Vertrauen verspielt: Der Preis der Selbstbedienung
In Zeiten zunehmender gesellschaftlicher Polarisierung, wachsender Armut und einer massiv unter Druck stehenden Mittelschicht ist die Art und Weise dieser Erhöhung ein Symbol politischer Ignoranz. Noch bevor die neue Legislaturperiode produktiv angelaufen ist, entscheiden die Parlamentarier – über ihre eigenen Bezüge. In keinem anderen Berufsumfeld wäre ein solches Vorgehen denkbar. Wer auf dem Bau oder in der Pflege arbeitet, kann sich nicht am ersten Arbeitstag die Lohnabrechnung selbst aufstocken.
Der Vertrauensverlust in politische Institutionen hat viele Ursachen – diese Entscheidung gehört zu den besonders wirksamen. Sie schürt den Eindruck, dass sich „die da oben“ primär um sich selbst kümmern. Das Gefühl politischer Entfremdung ist in vielen Wahlkämpfen spürbar – und wird durch solche Signale weiter verstärkt.
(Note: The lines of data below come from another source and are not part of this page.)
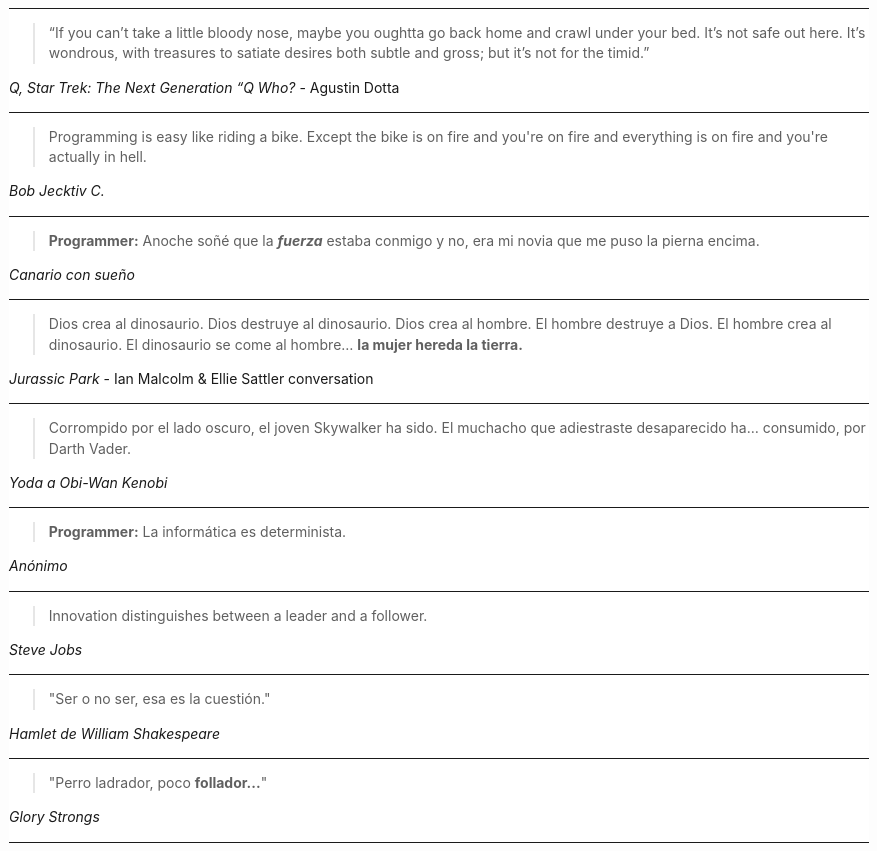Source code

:-------

> “If you can’t take a little bloody nose, maybe you oughtta go back home and crawl under your bed. It’s not safe out here. It’s wondrous, with treasures to satiate desires both subtle and gross; but it’s not for the timid.”

*Q, Star Trek: The Next Generation “Q Who?* - Agustin Dotta

-------

> Programming is easy like riding a bike. Except the bike is on fire and you're on fire and everything is on fire and you're actually in hell.

*Bob Jecktiv C.*

-------

> **Programmer:** Anoche soñé que la ***fuerza*** estaba conmigo y no, era mi novia que me puso la pierna encima.

*Canario con sueño*

-------

> Dios crea al dinosaurio. Dios destruye al dinosaurio. Dios crea al hombre. El hombre destruye a Dios. El hombre crea al dinosaurio. El dinosaurio se come al hombre… **la mujer hereda la tierra.**

*Jurassic Park* - Ian Malcolm & Ellie Sattler conversation

-------

> Corrompido por el lado oscuro, el joven Skywalker ha sido. El muchacho que adiestraste desaparecido ha… consumido, por Darth Vader.

*Yoda a Obi-Wan Kenobi*

-------

> **Programmer:** La informática es determinista.

*Anónimo*

-------

> Innovation distinguishes between a leader and a follower.

*Steve Jobs*

-------

> "Ser o no ser, esa es la cuestión."

*Hamlet de William Shakespeare*

-------

> "Perro ladrador, poco **follador...**"

*Glory Strongs*

-------
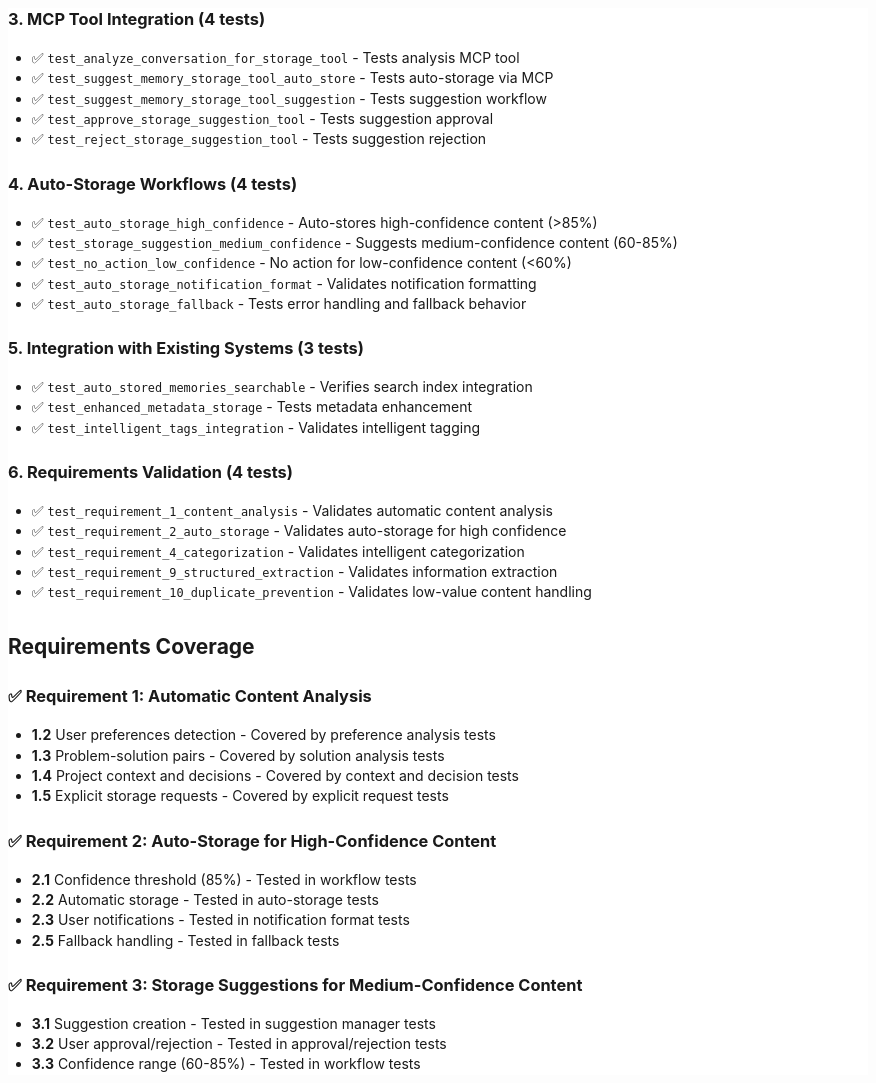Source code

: ### 3. MCP Tool Integration (4 tests)

- ✅ `test_analyze_conversation_for_storage_tool` - Tests analysis MCP tool
- ✅ `test_suggest_memory_storage_tool_auto_store` - Tests auto-storage via MCP
- ✅ `test_suggest_memory_storage_tool_suggestion` - Tests suggestion workflow
- ✅ `test_approve_storage_suggestion_tool` - Tests suggestion approval
- ✅ `test_reject_storage_suggestion_tool` - Tests suggestion rejection

### 4. Auto-Storage Workflows (4 tests)

- ✅ `test_auto_storage_high_confidence` - Auto-stores high-confidence content (>85%)
- ✅ `test_storage_suggestion_medium_confidence` - Suggests medium-confidence content (60-85%)
- ✅ `test_no_action_low_confidence` - No action for low-confidence content (<60%)
- ✅ `test_auto_storage_notification_format` - Validates notification formatting
- ✅ `test_auto_storage_fallback` - Tests error handling and fallback behavior

### 5. Integration with Existing Systems (3 tests)

- ✅ `test_auto_stored_memories_searchable` - Verifies search index integration
- ✅ `test_enhanced_metadata_storage` - Tests metadata enhancement
- ✅ `test_intelligent_tags_integration` - Validates intelligent tagging

### 6. Requirements Validation (4 tests)

- ✅ `test_requirement_1_content_analysis` - Validates automatic content analysis
- ✅ `test_requirement_2_auto_storage` - Validates auto-storage for high confidence
- ✅ `test_requirement_4_categorization` - Validates intelligent categorization
- ✅ `test_requirement_9_structured_extraction` - Validates information extraction
- ✅ `test_requirement_10_duplicate_prevention` - Validates low-value content handling

## Requirements Coverage

### ✅ Requirement 1: Automatic Content Analysis
- **1.2** User preferences detection - Covered by preference analysis tests
- **1.3** Problem-solution pairs - Covered by solution analysis tests  
- **1.4** Project context and decisions - Covered by context and decision tests
- **1.5** Explicit storage requests - Covered by explicit request tests

### ✅ Requirement 2: Auto-Storage for High-Confidence Content
- **2.1** Confidence threshold (85%) - Tested in workflow tests
- **2.2** Automatic storage - Tested in auto-storage tests
- **2.3** User notifications - Tested in notification format tests
- **2.5** Fallback handling - Tested in fallback tests

### ✅ Requirement 3: Storage Suggestions for Medium-Confidence Content
- **3.1** Suggestion creation - Tested in suggestion manager tests
- **3.2** User approval/rejection - Tested in approval/rejection tests
- **3.3** Confidence range (60-85%) - Tested in workflow tests
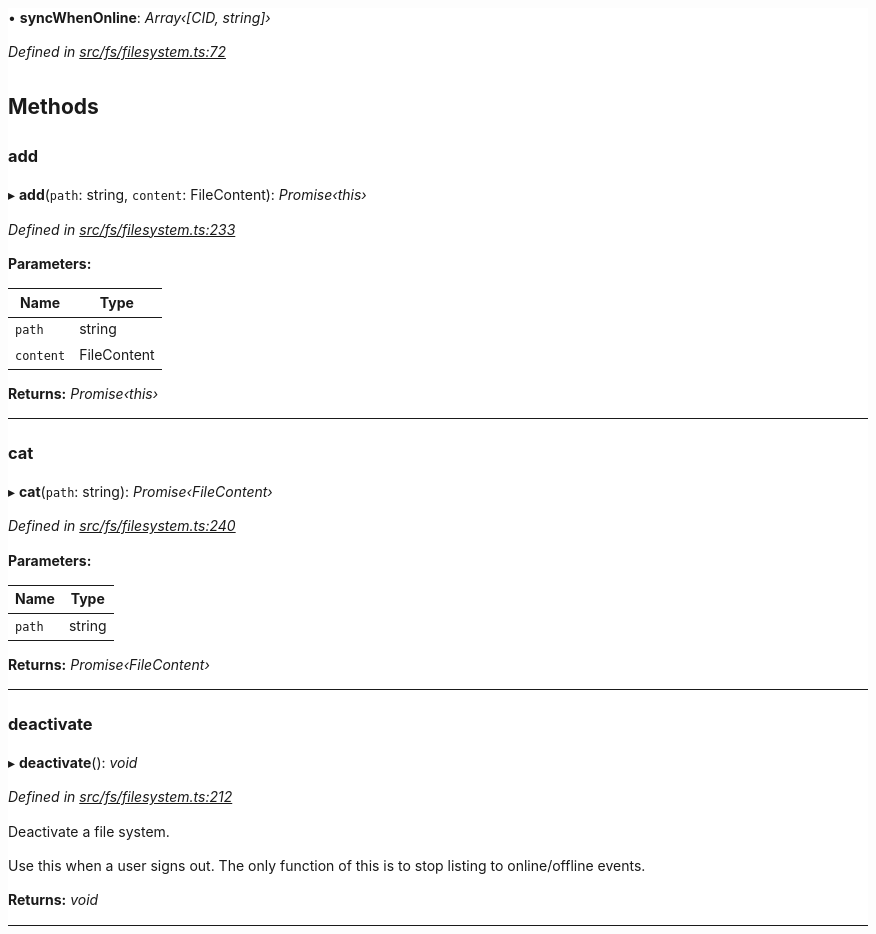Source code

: • **syncWhenOnline**: *Array‹[CID, string]›*

*Defined in [src/fs/filesystem.ts:72](https://github.com/fission-suite/webnative/blob/935d7b8/src/fs/filesystem.ts#L72)*

## Methods

###  add

▸ **add**(`path`: string, `content`: FileContent): *Promise‹this›*

*Defined in [src/fs/filesystem.ts:233](https://github.com/fission-suite/webnative/blob/935d7b8/src/fs/filesystem.ts#L233)*

**Parameters:**

Name | Type |
------ | ------ |
`path` | string |
`content` | FileContent |

**Returns:** *Promise‹this›*

___

###  cat

▸ **cat**(`path`: string): *Promise‹FileContent›*

*Defined in [src/fs/filesystem.ts:240](https://github.com/fission-suite/webnative/blob/935d7b8/src/fs/filesystem.ts#L240)*

**Parameters:**

Name | Type |
------ | ------ |
`path` | string |

**Returns:** *Promise‹FileContent›*

___

###  deactivate

▸ **deactivate**(): *void*

*Defined in [src/fs/filesystem.ts:212](https://github.com/fission-suite/webnative/blob/935d7b8/src/fs/filesystem.ts#L212)*

Deactivate a file system.

Use this when a user signs out.
The only function of this is to stop listing to online/offline events.

**Returns:** *void*

___
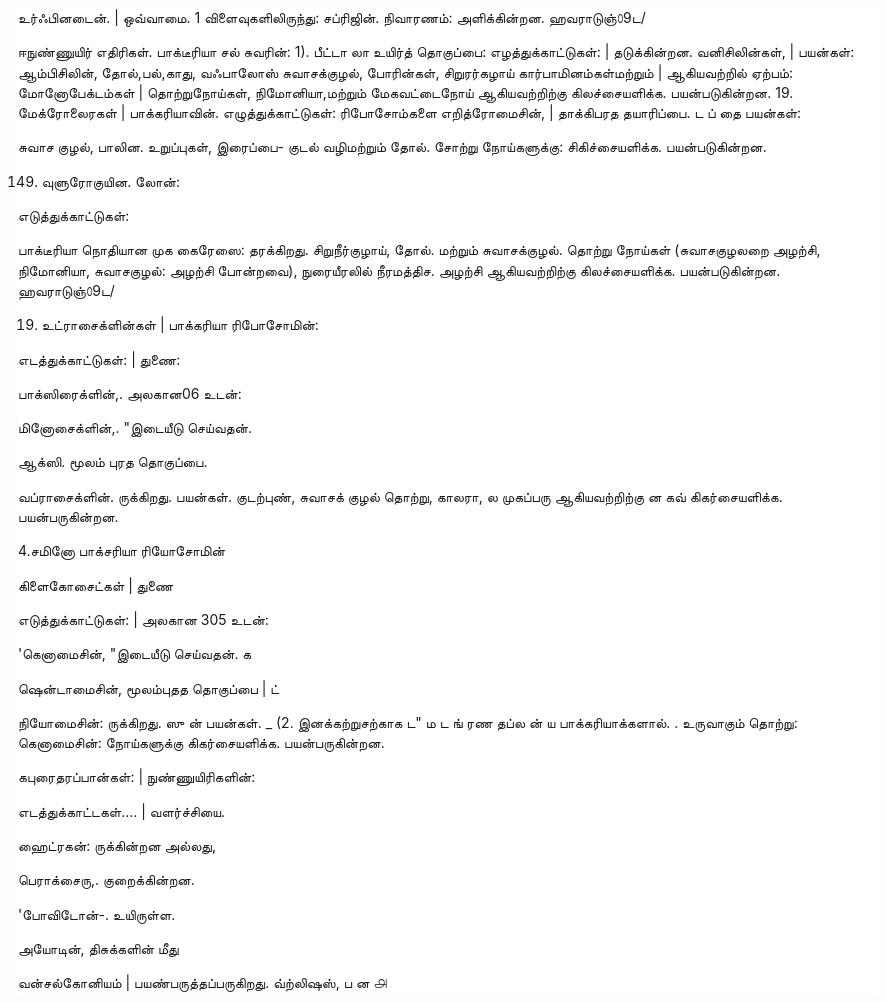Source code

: உர்‌ஃபினடைன்‌. | ஒவ்வாமை. 1 விளைவுகளிலிருந்து: சப்ரிஜின்‌. நிவாரணம்‌: அளிக்கின்றன.
ஹவராடுஞ்௦9ட/

ஈநுண்ணுயிர்‌ எதிரிகள்‌. பாக்டீரியா சல்‌ சுவரின்‌: 1). பீட்டா லா உயிர்த்‌ தொகுப்பை: எழத்துக்காட்டுகள்‌: | தடுக்கின்றன. வனிசிலின்கள்‌, | பயன்கள்‌: ஆம்பிசிலின்‌, தோல்‌,பல்‌,காது, வஃபாலோஸ்‌ சுவாசக்குழல்‌, போரின்கள்‌, சிறுரர்கழாய்‌ கார்பாமினம்கள்மற்றும்‌ | ஆகியவற்றில்‌ ஏற்பம்‌: மோனோபேக்டம்கள்‌ | தொற்றுநோய்கள்‌, நிமோனியா,மற்றும்‌ மேகவட்டைநோய்‌ ஆகியவற்றிற்கு கிலச்சையளிக்க. பயன்படுகின்றன. 19. மேக்ரோலைரகள்‌ | பாக்கரியாவின்‌. எழுத்துக்காட்டுகள்‌: ரிபோசோம்களை எறித்ரோமைசின்‌, | தாக்கிபரத தயாரிப்பை. ட ப்‌ தை பயன்கள்‌:

சுவாச குழல்‌, பாலின. உறுப்புகள்‌, இரைப்பை- குடல்‌ வழிமற்றும்‌ தோல்‌. சோற்று நோய்களுக்கு: சிகிச்சையளிக்க. பயன்படுகின்றன.

149.  வுளுரோகுயின. லோன்‌:

எடுத்துக்காட்டுகள்‌:

பாக்டீரியா நொதியான முக கைரேஸை: தரக்கிறது. சிறுநீர்குழாய்‌, தோல்‌. மற்றும்‌ சுவாசக்குழல்‌. தொற்று நோய்கள்‌ (சுவாசகுழலறை அழற்சி, நிமோனியா, சுவாசகுழல்‌: அழற்சி போன்றவை), நுரையீரலில்‌ நீரமத்திச. அழற்சி ஆகியவற்றிற்கு கிலச்சையளிக்க. பயன்படுகின்றன.
ஹவராடுஞ்௦9ட/

19.  உட்ராசைக்ளின்கள்‌ | பாக்கரியா ரிபோசோமின்‌:

எடத்துக்காட்டுகள்‌: | துணை:

பாக்ஸிரைக்ளின்‌,. அலகான06 உடன்‌:

மினோசைக்ளின்‌,. "இடையீடு செய்வதன்‌.

ஆக்ஸி. மூலம்‌ புரத தொகுப்பை.

வப்ராசைக்ளின்‌. ருக்கிறது. பயன்கள்‌. குடற்புண்‌, சுவாசக்‌ குழல்‌ தொற்று, காலரா, ல முகப்பரு ஆகியவற்றிற்கு ன கவ்‌ கிகர்சையளிக்க. பயன்பருகின்றன.

4.சமினோ பாக்சரியா ரியோசோமின்‌

கிளைகோசைட்கள்‌ | துணை

எடுத்துக்காட்டுகள்‌: | அலகான 305 உடன்‌:

'கெனாமைசின்‌, "இடையீடு செய்வதன்‌. க

ஷென்டாமைசின்‌, மூலம்புதத தொகுப்பை | ட்‌

நியோமைசின்‌: ருக்கிறது. ஸு ன்‌ பயன்கள்‌. \_ (2. இனக்கற்றுசற்காக ட" ம ட ங்‌ ரண தப்ல ன்‌ ய பாக்கரியாக்களால்‌. . உருவாகும்‌ தொற்று: கெனாமைசின்‌: நோய்களுக்கு கிகர்சையளிக்க. பயன்பருகின்றன.

கபுரைதரப்பான்கள்‌: | நுண்ணுயிரிகளின்‌:

எடத்துக்காட்டகள்‌.... | வளர்ச்சியை.

ஹைட்ரகன்‌: ருக்கின்றன அல்லது,

பெராக்சைரு,. குறைக்கின்றன.

'போவிடோன்‌-. உயிருள்ள.

அயோடின்‌, திசுக்களின்‌ மீது

வன்சல்கோனியம்‌ | பயண்பருத்தப்பருகிறது. வ்ற்லிஷஸ்‌, ப ன ௮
Ein Appell: Verantwortung statt Automatismus
Nein, Abgeordnete sollen nicht in Armut leben – und ja, ihre Arbeit ist relevant, anstrengend und oft aufreibend. Aber eine automatische, jährlich steigende Diätenerhöhung ohne Rückkopplung an reale gesellschaftliche Entwicklungen ist ein Irrweg. Sie vergrößert die symbolische Distanz zwischen Repräsentierenden und Repräsentierten. Sie lässt sich in einer Zeit steigender Lebenshaltungskosten, stagnierender Reallöhne und wachsender Unsicherheit nicht rechtfertigen.
Ein fairer Ausweg wäre, Diätenerhöhungen nur mit Zweidrittelmehrheit und öffentlicher Rechenschaftspflicht zu beschließen – und sie an reale, inflationsbereinigte Durchschnittslöhne zu koppeln, nicht an abstrakte Einkommensentwicklungen.
Was es braucht, ist kein Automatismus, sondern demokratische Verantwortungsübernahme – und das Bewusstsein: Politik beginnt mit Vorbild.